The government may be well within its legal rights to censure Air India's Austrian COO Gustav Balduf for breaking his confidentiality agreement and complaining of political interference to a national newspaper earlier this week.
But listening a little more closely to Balduf's message may do the airline a world of good, especially now that Air India's four independent directors are also questioning the management. It doesn't take a finance specialist to fathom that Air India is a failed enterprise that is being kept alive only by political will.
Anywhere else in the world, a commercial entity that has run up a debt of Rs. 40,000 crore (Rs. 400 billion) on a topline of Rs. 8,000 crore (Rs. 80 billion) would be closed forthwith because no buyer would touch it.
But with Air India, the more things change the more they remain the same. Consider the United Progressive Alliance's track record. Since it came to power in 2004, it has pumped in Rs. 2,000 crore (rs. 20 billion) of taxpayers' money into the airline.
Yet, the airline continued to bleed with accumulated losses at Rs. 15,000 crore (Rs. 150 billion). At a time when the aviation market was tanking, the then civil aviation minister Praful Patel decided to splurge Rs. 46,000 crore (Rs. 460 billion) to add 111 aircraft to its fleet and generously pave the way for private competition to soar.
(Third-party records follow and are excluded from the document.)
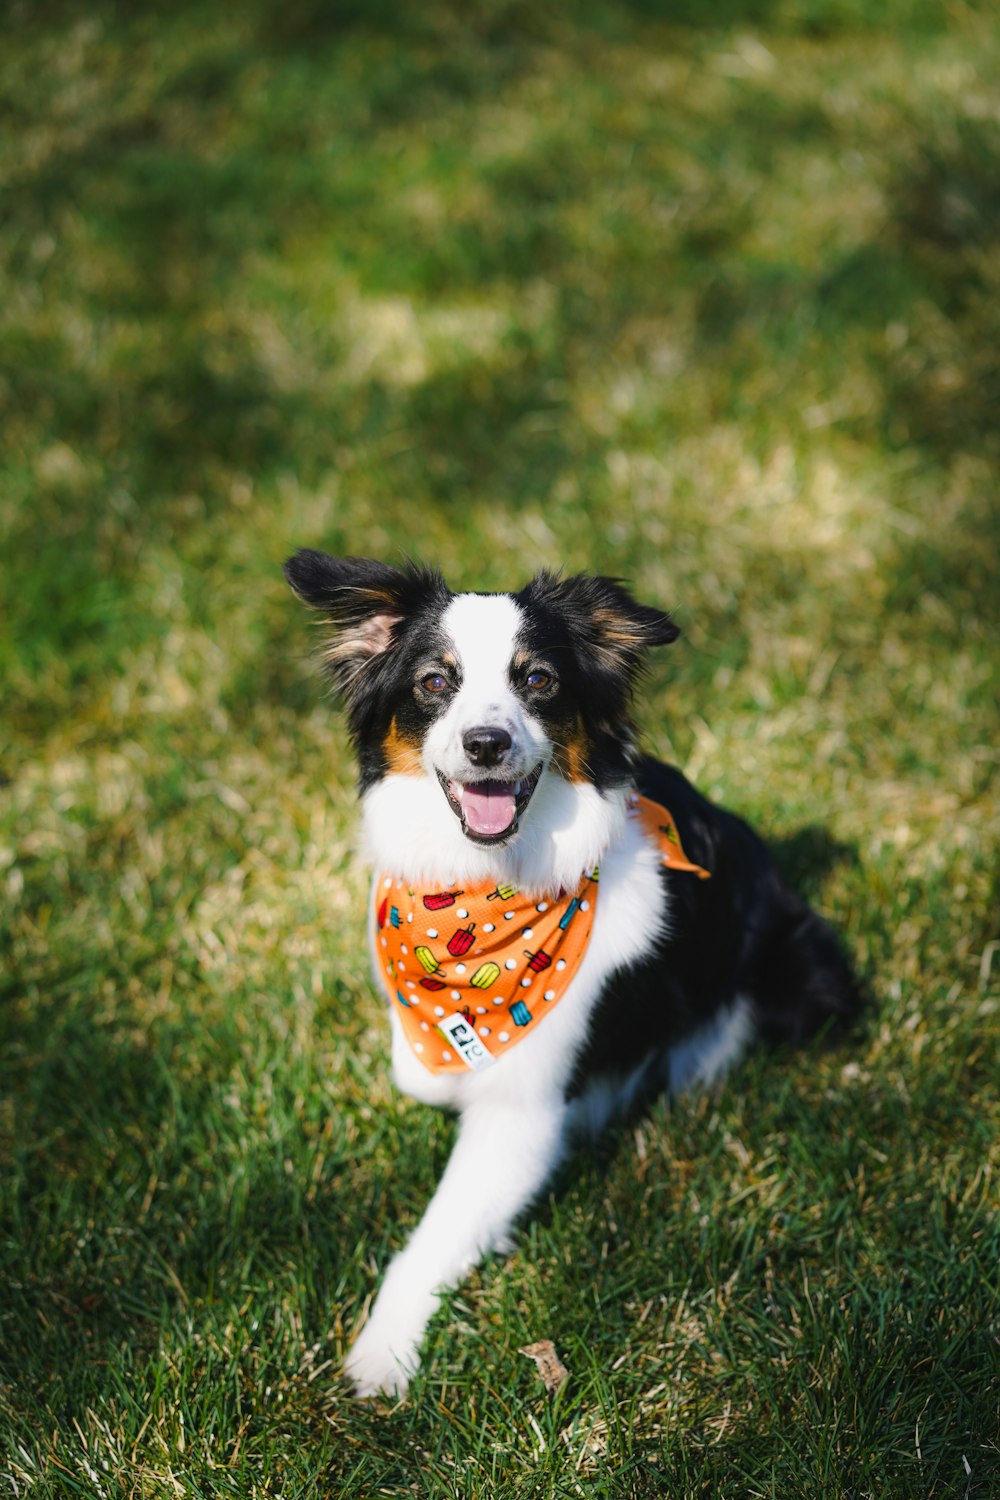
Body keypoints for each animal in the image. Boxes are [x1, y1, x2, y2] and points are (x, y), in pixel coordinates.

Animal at [283, 549, 863, 1392]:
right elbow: (417, 1069)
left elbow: (431, 1239)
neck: (481, 896)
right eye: (435, 681)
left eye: (538, 679)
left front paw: (381, 1357)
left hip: (800, 976)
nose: (486, 744)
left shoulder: (523, 1114)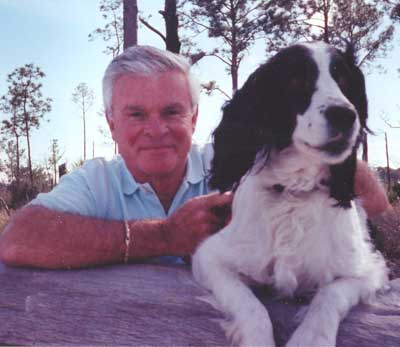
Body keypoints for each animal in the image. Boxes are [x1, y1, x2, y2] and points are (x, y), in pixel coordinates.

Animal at [193, 42, 388, 347]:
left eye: (344, 80)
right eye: (296, 79)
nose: (345, 115)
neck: (295, 192)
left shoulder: (369, 269)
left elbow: (329, 295)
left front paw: (310, 337)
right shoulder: (210, 258)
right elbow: (252, 307)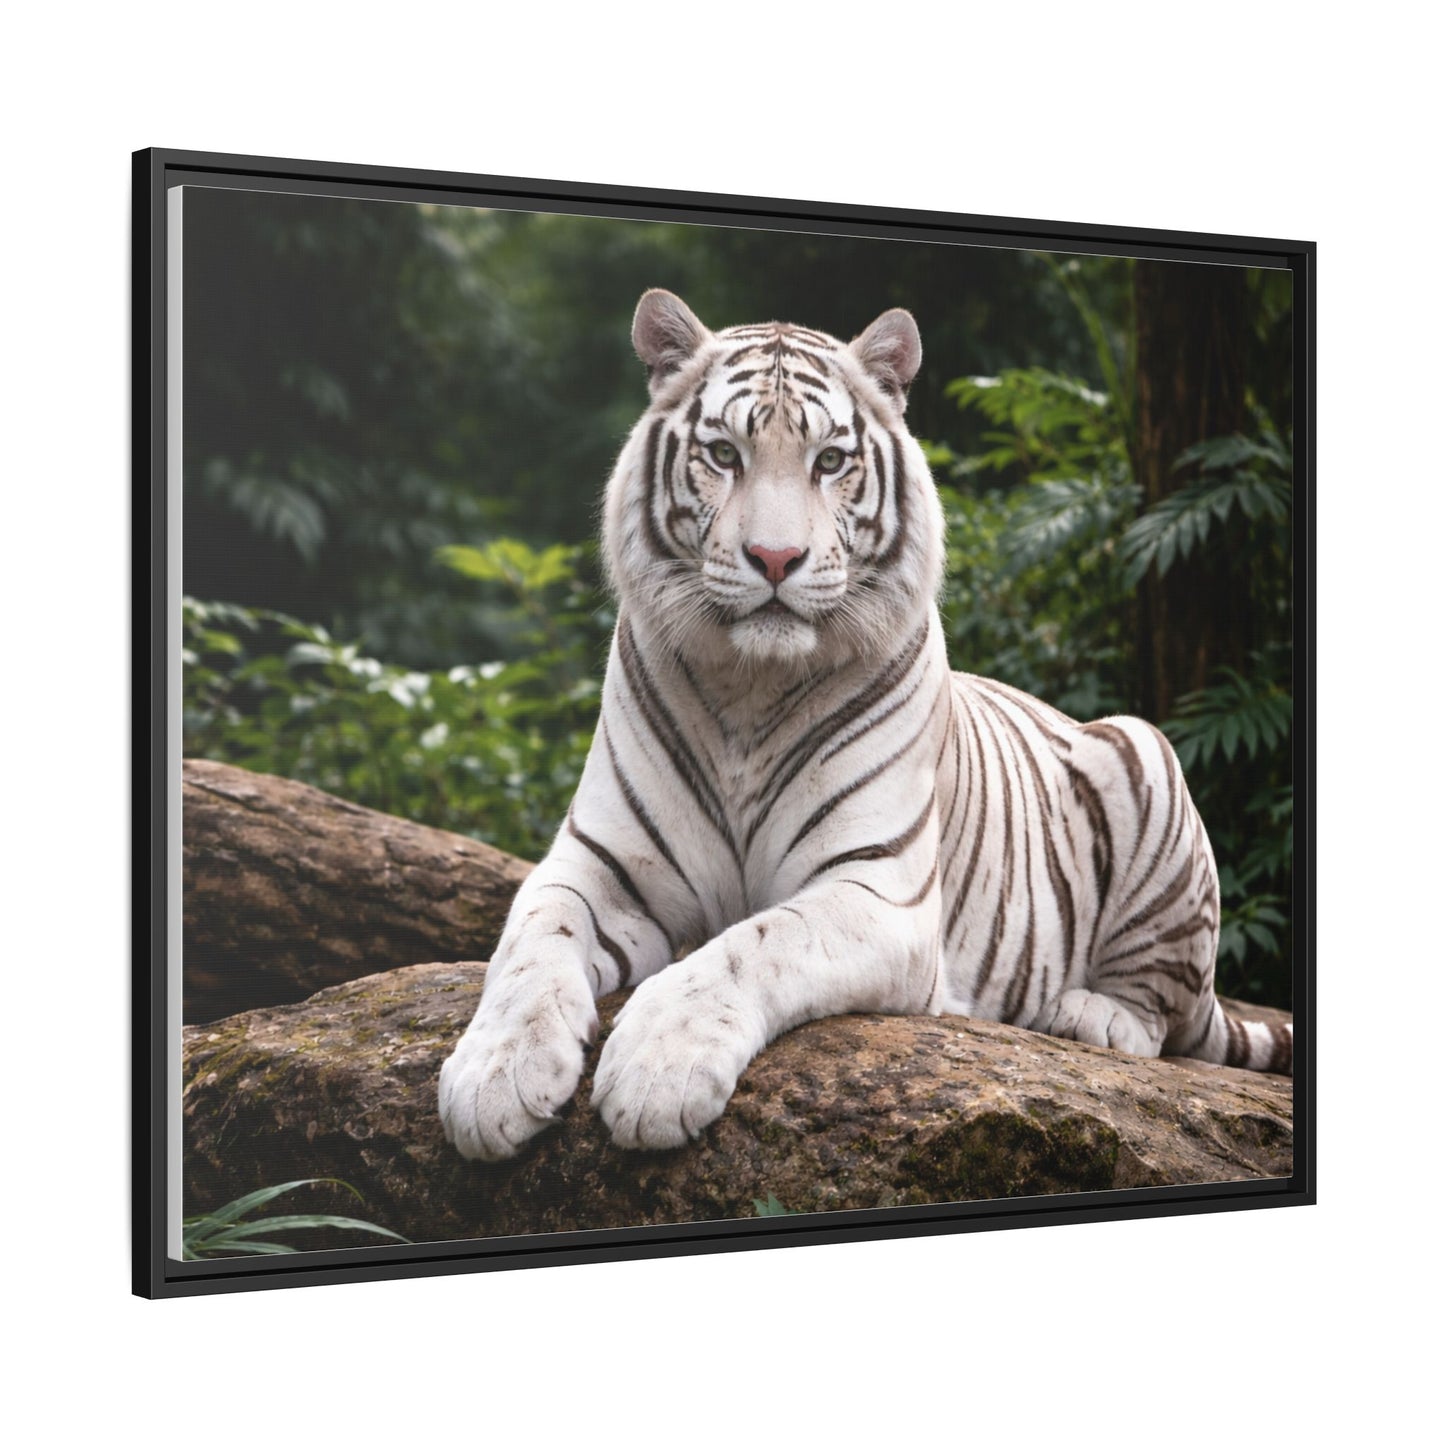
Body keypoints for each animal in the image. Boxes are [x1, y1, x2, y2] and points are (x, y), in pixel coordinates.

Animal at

On the politically prickly question of actually downsizing the airline's 29,000-strong staff the single-biggest cause of the airline's problems there was silence.
Bizarrely, more than half the airline's debt - Rs. 21,000 crore (Rs. 210 billion) - comprises working capital loans that the management has borrowed to pay its bloated, inefficient and intransigent staff.
The airline's 14 unions have struck work twice since 2004,
mainly on the issue of downsizing, demonstrating the same acute sense of irresponsibility that has brought the trade union movement into disrepute in India.
The new minister, Vayalar Ravi, has not displayed any striking originality of thought since he took charge.
He has suggested that the Indian taxpayer donate the ailing airline another Rs. 10,000 crore (Rs. 100 billion) to maintain it in its state of steady sickness.
This is actually an underestimation; Air India's management reckons it needs Rs. 17,500 crore (Rs. 175 billion).
Also, Ravi's trade union background has meant a warm welcome from the trade unions that have steadfastly declined salary cutbacks, let alone retrenchment.
They know he speaks the same language - which is perhaps why Air India's pilots have sent the airline yet another strike notice in the confidence that the former Kerala Students Union organiser will accede to their demands, no matter how unreasonable they are.
Mr Baldauf's complaint about political interference is odd, since he should have known when he took the job that such interference comes with the territory.
Air India has long ceased to be a commercial entity: it is of the government, exists for the government and is run by the government.
The service it renders as a "national carrier", flying uneconomic but important routes, can be performed by any airline if such routes are openly subsidised by the government.
The exchequer would save money if it were to subsidise specific routes rather than an entire airline. The time to privatise is here and now.